My granny always told me to be grateful for small things.
As a self-appointed ambassador for love and understanding, let me share with you two LGBT/Pride events you should not miss if you are rainbow-influenced or just curious and supportive.
The first event takes place on June 28 in our lovely hamlet on St. Nicholas Avenue. The other takes place on June 29 at the South Street Seaport.
In Harlem, myNewYorkeye's first annual girly-gurl "Rent Party," a fundraiser for the arts, will be held on June 28 from 9 p.m.-2 a.m. at the Honeycomb Playhouse.
"Harlem is pulling together again, don't you think? It's such a safe place for the gay community. Lesbian, bisexual and straight people are mixing, smiling, and I am happy about that," said a Harlem resident with more than 30 years of observation.
Harlem has a rich LGBT legacy. During the Harlem Renaissance, the Hamilton Lodge of the Grand United Order of Odd Fellows became famous for its elaborate annual drag ball (aka the Faggots Ball).
The 1930s roared gay with the Mount Morris Turkish Baths, which attracted a clientele of gay Black men (and the white men who loved them).
In the 1940s, Ebony magazine reported that at Luckey's Rendezvous, owned by Duke Ellington's piano player, Luckey Roberts, "male couples are so commonplace ... that no one looks twice at them": James Baldwin introduced Luckey's to Marlon Brando, and it reportedly became his favorite hangout. ("Stella, I'm coming out!" might have been Brando's inner monologue. Who really knows? The closet is that deep.)
Where are the girls who love girls in Harlem history? Great question! They were there, but on the down low.
Butch women were bold, as witnessed by singer Gladys Bentley, who was notorious for wearing men's clothing on stage and for her marriage to another woman.
Here's another twist (but not a surprise to anyone in the rainbow life). Ma Rainey ("Prove it on Me") was rumored to have had a relationship with bisexual singer Bessie Smith.
Then there's everyone's lovable "mom" comic legend Moms Mabley. Yes, her.
The new documentary "I've Got Somethin' to Tell You," directed and produced by Whoppi Goldberg (HBO), touches upon Mabley's lesbian lifestyle.
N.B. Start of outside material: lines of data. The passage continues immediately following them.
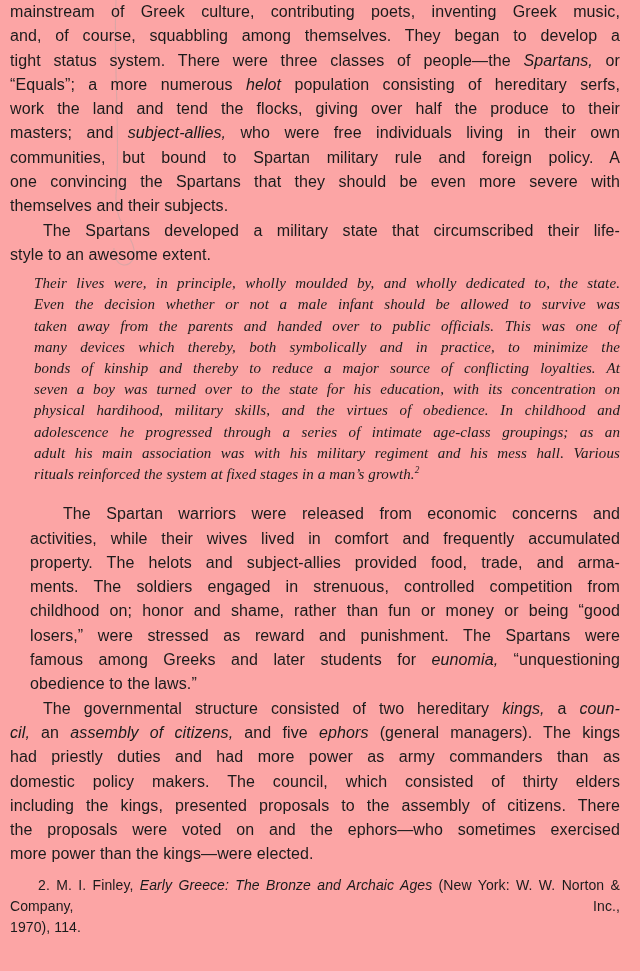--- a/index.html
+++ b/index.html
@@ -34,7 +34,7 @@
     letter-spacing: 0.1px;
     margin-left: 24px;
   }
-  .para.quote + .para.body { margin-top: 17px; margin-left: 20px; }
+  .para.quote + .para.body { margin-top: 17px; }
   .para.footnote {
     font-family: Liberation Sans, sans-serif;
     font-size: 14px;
The doc is a fascinating look at Harlem of old, and it's no real shock that once she took off her trademark clothing, she slipped into a man's suit and was addressed as "Mr. Mom."
To wit and to my point, rent parties (which were held in private venues) were events where rainbow folks could listen to music, dance and socialize in freedom.
Now, in 2013, Harlem is celebrating girly-gurl LGBT pride at the new speakeasy the Honeycomb Playhouse in the rent party tradition.
The Honeycomb Playhouse, located in a brownstone, is new. They don't discriminate, embracing the creativity and hustle of all. They have a full bar and offer a changing appetizer menu. There is also a back courtyard.
The girly-gurl event is only $5 and is sponsored by Harlem Brewing Company, Alacran Tequila, Black Opal Cosmetics and the African-American Jazz Caucus Inc.